The term encompassed both white and black working-class New Orleans. The contracted form, “po’ boy” or “po-boy,” was spoken by many from the outset, but most white New Orleanians, well aware of the sandwich’s origins, refused to use the informal term. Restaurant menus and signs maintained the original spelling until the 1970s, when the shortened form began to predominate. Some white racists mined comedy from the sound of African Americans pronouncing the poor boy name as “po’ boy”; however, the informal version functioned as a form of class and race minstrelsy because the term could also serve to ridicule poorly educated white New Orleanians whose speech closely resembled that of their black neighbors.

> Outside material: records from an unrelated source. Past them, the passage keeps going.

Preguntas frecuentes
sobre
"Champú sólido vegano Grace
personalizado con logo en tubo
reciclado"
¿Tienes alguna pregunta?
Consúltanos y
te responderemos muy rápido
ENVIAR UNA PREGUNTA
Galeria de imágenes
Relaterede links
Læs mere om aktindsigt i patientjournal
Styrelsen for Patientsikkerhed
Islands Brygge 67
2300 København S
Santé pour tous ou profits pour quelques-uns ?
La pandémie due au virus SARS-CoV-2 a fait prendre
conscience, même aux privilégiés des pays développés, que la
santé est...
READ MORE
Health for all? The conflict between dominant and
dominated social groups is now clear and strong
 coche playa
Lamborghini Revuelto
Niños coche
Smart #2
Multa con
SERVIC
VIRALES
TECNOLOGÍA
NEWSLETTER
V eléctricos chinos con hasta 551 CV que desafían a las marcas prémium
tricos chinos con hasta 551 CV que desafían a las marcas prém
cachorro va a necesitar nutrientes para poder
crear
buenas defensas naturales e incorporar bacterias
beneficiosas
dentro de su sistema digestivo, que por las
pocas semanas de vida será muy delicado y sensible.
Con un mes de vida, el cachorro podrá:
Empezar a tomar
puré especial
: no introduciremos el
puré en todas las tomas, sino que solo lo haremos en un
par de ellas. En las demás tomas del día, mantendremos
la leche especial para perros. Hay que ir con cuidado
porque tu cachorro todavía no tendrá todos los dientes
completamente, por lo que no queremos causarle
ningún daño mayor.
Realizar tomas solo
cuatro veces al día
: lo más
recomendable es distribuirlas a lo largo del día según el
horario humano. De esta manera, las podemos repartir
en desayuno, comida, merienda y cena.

The shift from “poor boy” to “po-boy” in print as well as conversation started when counter-cultural white college students in the late 1960s and 1970s began to both celebrate and denigrate the city’s working class. Local media, particularly newspaper journalists, began to portray white working-class New Orleanians in almost minstrel terms. Now termed “Yats,” they had long been the butt of jokes based on dialect; by the 1970s, however, working-class whites had become the favored target for abuse after it had become less acceptable to demean blacks in print. Its multiple meanings as both racial slur and commemoration of white working-class, union heritage exemplify the interconnectedness of race in New Orleans working-class neighborhoods.

Many locals enjoy debates over whether to call the sandwich a po-boy or a poor boy, but despite Louisianans’ professed love for the local delicacy, other franchise sandwich restaurants continue to gain ground throughout the region. The New Orleans Po-Boy Preservation Festival (now Oak Street Po-Boy Festival) launched in 2007; the festival has brought more attention to the delicacy for at least one day each year, but the lure of cheap food continues to eat away at the po-boy customer base.